Update: Based on the valuable feedback from my colleague Darko Todoroski. I have updated the list URLs API to use an Azure Function and validate whether the original URL is accessible or broken. This will help us to identify the broken URLs and delete them.
This is how the management console looks like
Link Checker UI:
Code Example:
Example implementation of this solution is available in Serverless URL Shortener on Azure GitHub repository.
This repository contains the following:
- Single Page Application (SPA) [HTML/JavaScript]
- Azure Function code to create the short URL [Python]
- Deployment script which enables you to deploy the complete solution [Python]
- Example configuration file used by the deployment script [YAML]
- Bicep template to create the required infrastructure [Bicep]
Here is a quick summary of forecasted cost per month in Azure West Europe (Amsterdam) region.

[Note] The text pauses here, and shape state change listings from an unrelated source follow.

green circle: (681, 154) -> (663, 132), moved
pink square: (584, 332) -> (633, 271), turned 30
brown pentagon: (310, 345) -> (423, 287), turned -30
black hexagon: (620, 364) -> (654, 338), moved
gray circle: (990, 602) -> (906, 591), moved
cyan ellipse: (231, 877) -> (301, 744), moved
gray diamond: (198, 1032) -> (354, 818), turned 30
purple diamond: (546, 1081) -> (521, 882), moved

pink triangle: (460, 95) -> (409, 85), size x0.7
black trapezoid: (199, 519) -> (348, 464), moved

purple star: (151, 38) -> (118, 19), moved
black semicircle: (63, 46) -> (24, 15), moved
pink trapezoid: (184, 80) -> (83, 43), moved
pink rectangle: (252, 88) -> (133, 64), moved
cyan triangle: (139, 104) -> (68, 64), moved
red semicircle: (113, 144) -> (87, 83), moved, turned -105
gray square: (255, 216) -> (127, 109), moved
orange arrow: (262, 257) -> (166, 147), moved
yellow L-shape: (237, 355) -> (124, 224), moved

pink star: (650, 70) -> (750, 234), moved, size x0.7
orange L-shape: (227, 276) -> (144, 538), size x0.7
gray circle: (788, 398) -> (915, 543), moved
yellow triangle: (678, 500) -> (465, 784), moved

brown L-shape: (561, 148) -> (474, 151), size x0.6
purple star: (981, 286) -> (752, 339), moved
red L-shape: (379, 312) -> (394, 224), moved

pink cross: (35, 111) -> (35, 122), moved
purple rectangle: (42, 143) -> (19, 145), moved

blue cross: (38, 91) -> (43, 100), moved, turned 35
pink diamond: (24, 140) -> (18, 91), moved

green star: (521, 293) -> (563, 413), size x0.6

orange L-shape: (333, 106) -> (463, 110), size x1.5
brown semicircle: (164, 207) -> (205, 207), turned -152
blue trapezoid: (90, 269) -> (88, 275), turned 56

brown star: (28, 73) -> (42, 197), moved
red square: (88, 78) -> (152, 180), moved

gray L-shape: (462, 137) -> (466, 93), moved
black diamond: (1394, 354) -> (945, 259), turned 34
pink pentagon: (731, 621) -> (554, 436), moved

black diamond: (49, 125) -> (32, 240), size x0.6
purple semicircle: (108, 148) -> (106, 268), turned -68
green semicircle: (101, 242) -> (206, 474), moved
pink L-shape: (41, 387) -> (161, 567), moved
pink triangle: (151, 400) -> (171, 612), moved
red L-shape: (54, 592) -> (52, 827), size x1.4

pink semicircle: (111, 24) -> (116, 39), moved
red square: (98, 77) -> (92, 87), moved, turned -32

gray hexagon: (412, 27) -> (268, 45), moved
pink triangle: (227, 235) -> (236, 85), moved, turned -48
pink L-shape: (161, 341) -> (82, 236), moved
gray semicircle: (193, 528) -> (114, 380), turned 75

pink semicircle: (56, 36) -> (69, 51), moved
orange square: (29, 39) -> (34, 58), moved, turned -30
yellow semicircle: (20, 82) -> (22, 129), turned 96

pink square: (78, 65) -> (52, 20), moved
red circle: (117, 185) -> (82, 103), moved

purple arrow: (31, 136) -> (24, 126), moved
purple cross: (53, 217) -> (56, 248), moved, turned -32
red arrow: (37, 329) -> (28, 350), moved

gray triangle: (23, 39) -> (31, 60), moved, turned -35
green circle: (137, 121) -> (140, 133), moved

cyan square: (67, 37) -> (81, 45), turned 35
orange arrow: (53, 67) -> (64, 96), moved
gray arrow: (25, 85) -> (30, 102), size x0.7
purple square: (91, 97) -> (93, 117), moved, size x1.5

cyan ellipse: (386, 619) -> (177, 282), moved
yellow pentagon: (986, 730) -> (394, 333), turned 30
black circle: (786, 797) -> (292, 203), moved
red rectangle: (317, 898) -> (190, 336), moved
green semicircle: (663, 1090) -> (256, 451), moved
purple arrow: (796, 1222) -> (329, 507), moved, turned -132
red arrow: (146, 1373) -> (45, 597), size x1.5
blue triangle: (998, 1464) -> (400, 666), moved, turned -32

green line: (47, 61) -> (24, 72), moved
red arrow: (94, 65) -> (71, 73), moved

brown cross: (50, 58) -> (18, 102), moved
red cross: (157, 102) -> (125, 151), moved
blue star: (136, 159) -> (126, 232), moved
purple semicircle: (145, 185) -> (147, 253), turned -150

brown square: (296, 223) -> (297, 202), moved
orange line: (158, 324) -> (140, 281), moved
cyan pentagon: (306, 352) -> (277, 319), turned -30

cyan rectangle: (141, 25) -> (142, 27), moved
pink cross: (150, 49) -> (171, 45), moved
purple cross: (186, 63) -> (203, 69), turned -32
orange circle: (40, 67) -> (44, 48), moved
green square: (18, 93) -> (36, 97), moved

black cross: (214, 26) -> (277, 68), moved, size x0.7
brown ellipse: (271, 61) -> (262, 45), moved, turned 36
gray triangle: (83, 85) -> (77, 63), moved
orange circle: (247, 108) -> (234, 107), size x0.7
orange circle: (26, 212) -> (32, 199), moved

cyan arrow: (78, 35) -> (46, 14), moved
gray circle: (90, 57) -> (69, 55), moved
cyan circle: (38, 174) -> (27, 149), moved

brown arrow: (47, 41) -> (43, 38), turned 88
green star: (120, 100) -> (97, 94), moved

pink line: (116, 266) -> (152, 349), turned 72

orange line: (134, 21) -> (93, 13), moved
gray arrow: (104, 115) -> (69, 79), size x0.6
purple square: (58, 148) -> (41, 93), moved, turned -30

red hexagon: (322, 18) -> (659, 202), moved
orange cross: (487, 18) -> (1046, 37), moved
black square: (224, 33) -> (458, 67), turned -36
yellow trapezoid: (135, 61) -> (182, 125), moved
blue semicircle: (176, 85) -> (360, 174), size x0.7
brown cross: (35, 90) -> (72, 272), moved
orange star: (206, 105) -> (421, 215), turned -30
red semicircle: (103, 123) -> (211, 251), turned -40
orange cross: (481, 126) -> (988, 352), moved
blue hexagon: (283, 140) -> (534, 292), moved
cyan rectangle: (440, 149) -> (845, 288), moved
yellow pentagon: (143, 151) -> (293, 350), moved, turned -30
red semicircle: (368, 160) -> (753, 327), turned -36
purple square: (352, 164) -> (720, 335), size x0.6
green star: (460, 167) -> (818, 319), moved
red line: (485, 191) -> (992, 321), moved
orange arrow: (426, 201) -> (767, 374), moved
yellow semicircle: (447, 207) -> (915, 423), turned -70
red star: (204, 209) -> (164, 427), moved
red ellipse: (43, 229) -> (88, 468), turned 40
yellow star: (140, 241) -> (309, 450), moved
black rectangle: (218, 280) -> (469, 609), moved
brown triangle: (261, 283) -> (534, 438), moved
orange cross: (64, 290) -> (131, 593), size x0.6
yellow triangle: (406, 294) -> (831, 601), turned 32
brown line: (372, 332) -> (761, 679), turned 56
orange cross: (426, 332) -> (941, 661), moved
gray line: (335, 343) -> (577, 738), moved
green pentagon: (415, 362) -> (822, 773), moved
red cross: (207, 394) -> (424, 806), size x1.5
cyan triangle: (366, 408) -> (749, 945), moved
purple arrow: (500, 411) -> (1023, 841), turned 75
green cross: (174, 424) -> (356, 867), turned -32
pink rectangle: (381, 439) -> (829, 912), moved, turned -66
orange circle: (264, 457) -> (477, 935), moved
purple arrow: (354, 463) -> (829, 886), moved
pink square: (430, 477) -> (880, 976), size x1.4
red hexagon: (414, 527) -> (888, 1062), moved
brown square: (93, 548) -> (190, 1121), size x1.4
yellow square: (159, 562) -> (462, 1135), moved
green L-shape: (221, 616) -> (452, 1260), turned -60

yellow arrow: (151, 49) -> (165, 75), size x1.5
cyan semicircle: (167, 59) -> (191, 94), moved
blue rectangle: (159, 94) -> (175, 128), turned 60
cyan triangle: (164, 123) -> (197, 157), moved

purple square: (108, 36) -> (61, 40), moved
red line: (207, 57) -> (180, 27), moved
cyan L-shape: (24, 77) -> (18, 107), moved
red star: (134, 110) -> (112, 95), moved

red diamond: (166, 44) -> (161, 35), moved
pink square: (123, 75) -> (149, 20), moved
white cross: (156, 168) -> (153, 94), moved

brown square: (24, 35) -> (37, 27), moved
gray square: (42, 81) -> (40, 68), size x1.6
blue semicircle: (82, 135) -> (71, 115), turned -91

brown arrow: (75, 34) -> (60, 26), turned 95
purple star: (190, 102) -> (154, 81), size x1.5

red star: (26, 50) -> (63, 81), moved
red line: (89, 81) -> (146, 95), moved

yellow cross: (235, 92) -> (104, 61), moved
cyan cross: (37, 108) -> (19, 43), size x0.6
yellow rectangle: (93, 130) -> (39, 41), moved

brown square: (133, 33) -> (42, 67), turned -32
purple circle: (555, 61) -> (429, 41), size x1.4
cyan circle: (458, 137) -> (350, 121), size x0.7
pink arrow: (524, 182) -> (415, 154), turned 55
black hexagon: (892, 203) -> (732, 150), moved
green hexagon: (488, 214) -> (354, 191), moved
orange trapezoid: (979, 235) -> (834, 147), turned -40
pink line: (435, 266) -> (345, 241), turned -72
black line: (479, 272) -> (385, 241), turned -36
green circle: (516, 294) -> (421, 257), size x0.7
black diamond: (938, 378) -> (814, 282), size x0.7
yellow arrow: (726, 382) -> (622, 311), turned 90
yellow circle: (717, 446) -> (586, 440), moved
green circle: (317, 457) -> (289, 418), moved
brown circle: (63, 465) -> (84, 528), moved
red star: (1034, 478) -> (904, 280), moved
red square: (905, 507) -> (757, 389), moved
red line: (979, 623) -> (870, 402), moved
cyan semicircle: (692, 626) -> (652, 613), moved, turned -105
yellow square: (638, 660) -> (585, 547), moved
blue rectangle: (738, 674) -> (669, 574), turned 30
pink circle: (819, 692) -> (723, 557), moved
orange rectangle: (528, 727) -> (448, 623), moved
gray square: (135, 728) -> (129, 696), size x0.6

Service | Price Dimension (per month) | Cost |
---|---|---|
Storage Account | Blobs (1GB) | 0.32 |
Static Web Apps | Free | 0 |
API Management | 1MM requests | 0 |
Function | 100K Executions | 0 |
CosmosDB | 1MM requests & 1GB storage | 0.31 |
Azure Front Door | Premium 5GB data transfer | 35** |
Application Insights | Ingestion & Storage | 3.0 |
Total | 38.63 |
** Initial design used Azure Front Door Premium, whereas while using Azure Static Web Apps we don’t need Premium subscription hence using Standard. I could have used only Static Web Apps (like this solution) with Functions as API backend. But I decided to use API Management as it has robust capabilities and just to perform the URL redirect using Functions is not cost effective. With Front Door it caches most of the requests hence offers better performance and reduced cost when we scale.